[[ RECORD EXTRACTS open ]]

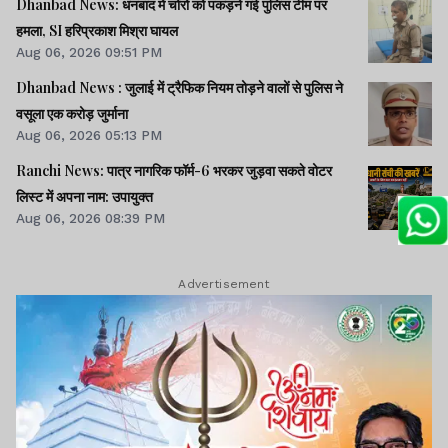
Dhanbad News: धनबाद में चोरों को पकड़ने गई पुलिस टीम पर
हमला, SI हरिप्रकाश मिश्रा घायल
Aug 06, 2026 09:51 PM
Dhanbad News : जुलाई में ट्रैफिक नियम तोड़ने वालों से पुलिस ने
वसूला एक करोड़ जुर्माना
Aug 06, 2026 05:13 PM
Ranchi News: पात्र नागरिक फॉर्म-6 भरकर जुड़वा सकते वोटर
लिस्ट में अपना नाम: उपायुक्त
Aug 06, 2026 08:39 PM
Advertisement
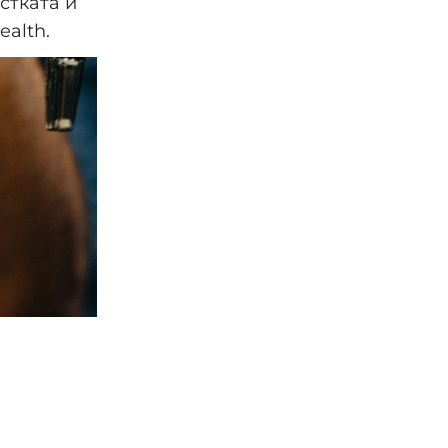
стката и
ealth.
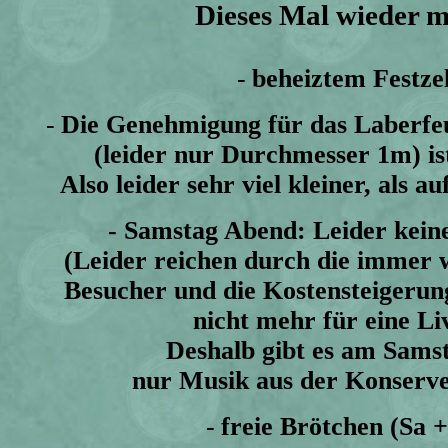
Dieses Mal wieder m
-
beheiztem Festze
-
Die G
enehmigung für
das
Laberfe
(leider nur Durchmesser 1m) ist
Also leider sehr viel kleiner, als a
- Samstag Abend: Leider kein
(Leider reichen durch die immer
Besucher und die Kostensteigeru
nicht mehr für eine Li
Deshalb gibt es am Sams
nur Musik aus der Konserve
-
freie Brötchen (Sa +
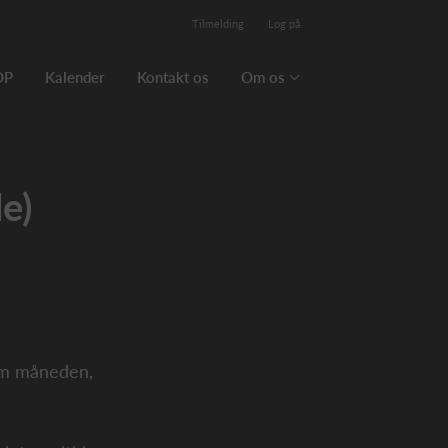
Tilmelding
Log på
OP
Kalender
Kontakt os
Om os
e)
om måneden,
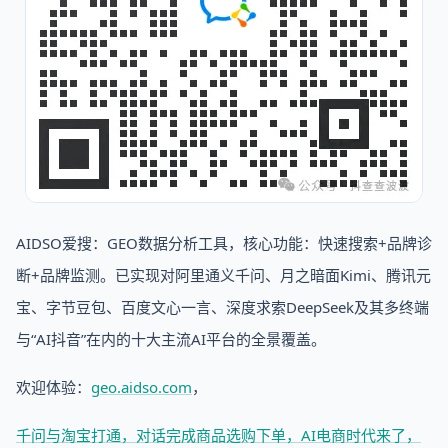
AIDSO爱搜：GEO数据分析工具，核心功能：快速搜索+品牌诊
断+品牌监测。已实现对阿里通义千问、月之暗面Kimi、腾讯元
宝、字节豆包、百度文心一言、深度求索DeepSeek及其多终端
与“AI抖音”在内的十大主流AI平台的全景覆盖。
欢迎体验：
geo.aidso.com
，
千问与淘宝打通，对话完成商品选购下单，AI电商时代来了，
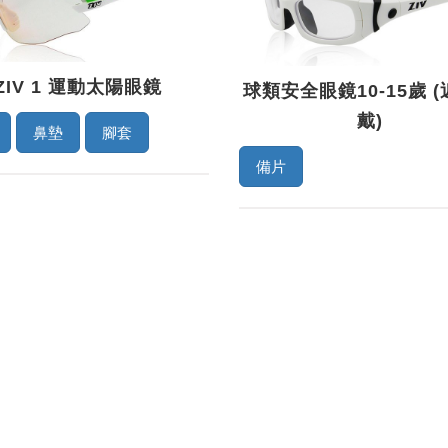
ZIV 1 運動太陽眼鏡
球類安全眼鏡10-15歲 
戴)
鼻墊
腳套
備片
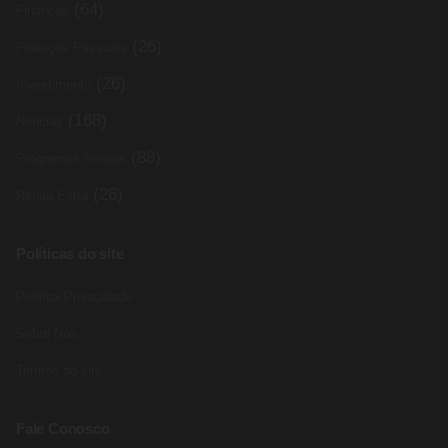
(64)
Finanças
(26)
Finanças Pessoais
(26)
Investimento
(168)
Noticias
(88)
Programas Sociais
(26)
Renda Extra
Políticas do site
Política Privacidade
Sobre Nós
Termos do site
Fale Conosco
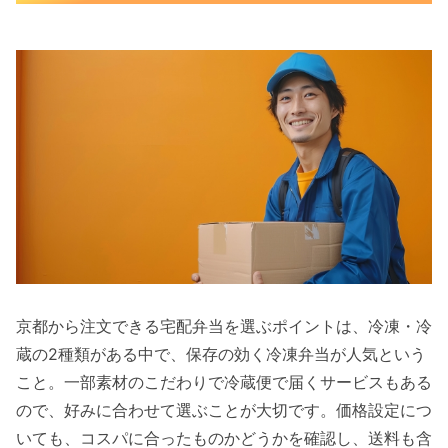
京都から注文できる宅配弁当を選ぶポイントは、冷凍・冷
蔵の2種類がある中で、保存の効く冷凍弁当が人気という
こと。一部素材のこだわりで冷蔵便で届くサービスもある
ので、好みに合わせて選ぶことが大切です。価格設定につ
いても、コスパに合ったものかどうかを確認し、送料も含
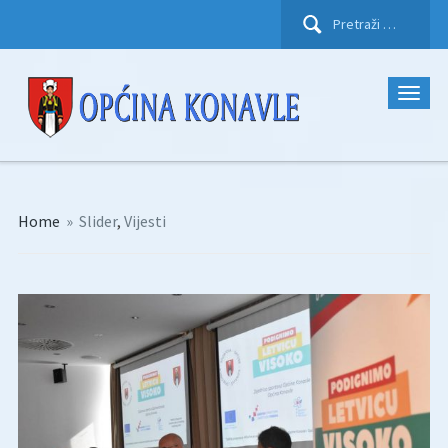
Pretraži:
Home
»
Slider
,
Vijesti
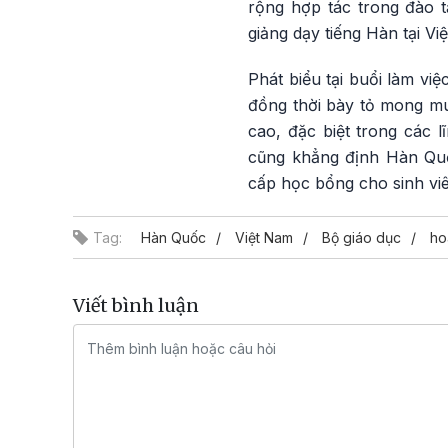
rộng hợp tác trong đào tạ
giảng dạy tiếng Hàn tại Vi
Phát biểu tại buổi làm vi
đồng thời bày tỏ mong mu
cao, đặc biệt trong các 
cũng khẳng định Hàn Quốc
cấp học bổng cho sinh viê
Tag:
Hàn Quốc
Việt Nam
Bộ giáo dục
ho
Viết bình luận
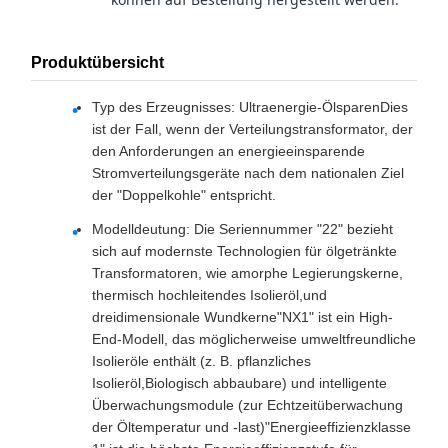
Produktübersicht
Typ des Erzeugnisses: Ultraenergie-
Ölsparen
Dies
ist der Fall, wenn der Verteilungstransformator, der
den Anforderungen an energieeinsparende
Stromverteilungsgeräte nach dem nationalen Ziel
der "Doppelkohle" entspricht.
Modelldeutung: Die Seriennummer "22" bezieht
sich auf modernste Technologien für ölgetränkte
Transformatoren, wie amorphe Legierungskerne,
thermisch hochleitendes Isolieröl,und
dreidimensionale Wundkerne"NX1" ist ein High-
End-Modell, das möglicherweise umweltfreundliche
Isolieröle enthält (z. B. pflanzliches
Isolieröl,Biologisch abbaubare) und intelligente
Überwachungsmodule (zur Echtzeitüberwachung
der Öltemperatur und -last)"Energieeffizienzklasse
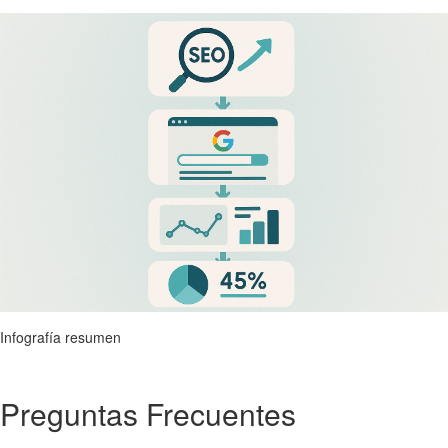
Infografía resumen
Preguntas Frecuentes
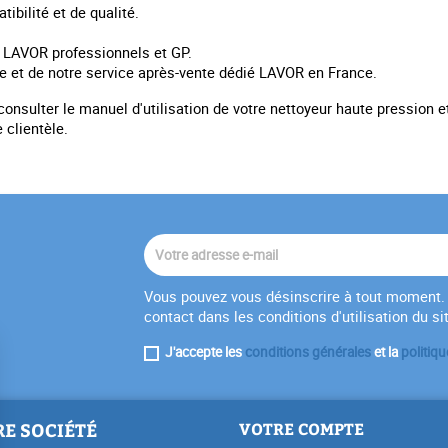
ibilité et de qualité.
 LAVOR professionnels et GP.
e et de notre service après-vente dédié LAVOR en France.
consulter le manuel d'utilisation de votre nettoyeur haute pression 
 clientèle.
Vous pouvez vous désinscrire à tout moment. 
contact dans les conditions d'utilisation du si
J'accepte les
conditions générales
et la
politiqu
E SOCIÉTÉ
VOTRE COMPTE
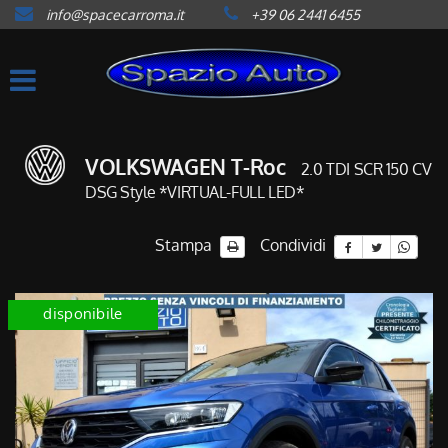
info@spacecarroma.it
+39 06 2441 6455
HOME
LISTA VEICOLI
ACQUISTIAMO USATO
VOLKSWAGEN T-Roc
2.0 TDI SCR 150 CV
DSG Style *VIRTUAL-FULL LED*
ASSISTENZA
Stampa
Condividi
CONTATTI
disponibile
NEWS
AREA COMMERCIANTI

[[ RECORD EXTRACTS closed ]]

▶ PROBLEM TO SOLVE
From the entries, copy every line in which the string "trong" can be found.

▶ EXERCISE ANSWER
rộng hợp tác trong đào tạ
cao, đặc biệt trong các 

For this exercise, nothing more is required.